→ **WHAT IS REQUIRED**: The required answer is each line in the entries below where "functionName" occurs.

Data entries
····················

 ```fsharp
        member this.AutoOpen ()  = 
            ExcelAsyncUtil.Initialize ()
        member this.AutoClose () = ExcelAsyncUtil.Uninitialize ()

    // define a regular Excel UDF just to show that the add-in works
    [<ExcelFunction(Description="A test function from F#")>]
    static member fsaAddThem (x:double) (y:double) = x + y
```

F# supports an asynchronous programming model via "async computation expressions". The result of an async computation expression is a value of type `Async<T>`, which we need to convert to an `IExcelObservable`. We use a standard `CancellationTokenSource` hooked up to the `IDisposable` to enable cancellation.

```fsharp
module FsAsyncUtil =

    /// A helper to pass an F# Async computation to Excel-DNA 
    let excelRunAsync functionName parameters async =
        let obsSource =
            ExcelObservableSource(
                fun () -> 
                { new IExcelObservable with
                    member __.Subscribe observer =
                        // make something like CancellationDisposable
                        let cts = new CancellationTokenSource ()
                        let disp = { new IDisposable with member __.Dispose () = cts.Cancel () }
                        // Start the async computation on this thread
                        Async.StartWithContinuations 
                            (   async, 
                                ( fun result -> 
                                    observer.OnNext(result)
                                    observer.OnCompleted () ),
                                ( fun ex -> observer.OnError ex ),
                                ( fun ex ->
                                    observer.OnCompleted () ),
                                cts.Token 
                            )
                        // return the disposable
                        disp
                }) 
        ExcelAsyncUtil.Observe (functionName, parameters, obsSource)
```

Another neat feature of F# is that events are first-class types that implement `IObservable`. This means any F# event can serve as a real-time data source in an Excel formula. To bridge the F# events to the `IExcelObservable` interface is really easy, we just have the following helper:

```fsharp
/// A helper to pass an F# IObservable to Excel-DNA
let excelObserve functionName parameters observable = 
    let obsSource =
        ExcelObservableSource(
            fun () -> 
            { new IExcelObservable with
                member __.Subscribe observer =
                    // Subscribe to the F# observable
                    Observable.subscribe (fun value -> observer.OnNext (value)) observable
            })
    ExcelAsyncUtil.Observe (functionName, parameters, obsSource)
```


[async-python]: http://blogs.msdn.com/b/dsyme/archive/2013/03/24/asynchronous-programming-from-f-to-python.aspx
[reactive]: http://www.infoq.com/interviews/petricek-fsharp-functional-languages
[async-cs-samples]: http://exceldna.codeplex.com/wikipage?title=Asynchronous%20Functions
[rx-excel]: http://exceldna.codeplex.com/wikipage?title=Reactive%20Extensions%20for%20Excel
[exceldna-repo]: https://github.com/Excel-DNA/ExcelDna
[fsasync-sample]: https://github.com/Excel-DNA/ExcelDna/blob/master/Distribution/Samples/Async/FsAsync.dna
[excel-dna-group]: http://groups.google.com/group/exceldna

····················

→ **ANSWER**:
    let excelRunAsync functionName parameters async =
        ExcelAsyncUtil.Observe (functionName, parameters, obsSource)
let excelObserve functionName parameters observable = 
    ExcelAsyncUtil.Observe (functionName, parameters, obsSource)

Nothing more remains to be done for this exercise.